In order to prove that the sum of a rational number and an irrational number is irrational, we will use a proof by contraction.
What is a proof by contradiction?
Suppose we want to prove that a math statement is true. The first thing to do is to assume that the math statement is false. Then you need to show that this will lead to a contradiction. If it leads to a contradiction, then the statement must be true.
Assume that the the sum of a rational number and an irrational number is not irrational, but rational.
rational number + irrational number = rational
Let x / y represent the rational number, let a represent the irrational number, and let m / n represent the sum that is "rational"
x / y + a = m / n
Isolate a by subtracting x / y from each side of the equation.
x / y - x / y + a = m / n - x / y
0 + a = m / n - x / y
a = m / n - x / y
Write m / n - x / y with the same denominator.
a = m / n - x / y
The common denominator is ny
Multiply m / n and x / y by ny / ny
a = (m / n)(ny / ny) - (x / y)(ny / ny)
a = (m × ny / (n^{2}y) - (x × ny / (ny^{2})
a = (my / (ny) - (xn / (ny)
a = (my - xn) / (ny)
If x / y and m / n are rational numbers, then we know that x, y, m, and n are integers. This means my, xn, and ny are integers.
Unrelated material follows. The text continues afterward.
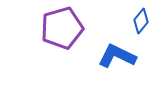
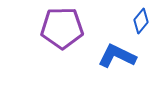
purple pentagon: rotated 15 degrees clockwise
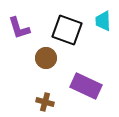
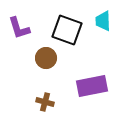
purple rectangle: moved 6 px right; rotated 36 degrees counterclockwise
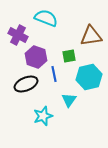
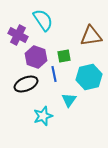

This will also mean that my - xn is an integer.
Therefore, the expression a = (my - xn) / (ny) is a rational number since it is made by dividing two integers.
This is a contradiction since a is an irrational number as stated above. a cannot be rational and irrational at the same.
Therefore, we can conclude that the sum of a rational number and an irrational number is indeed irrational.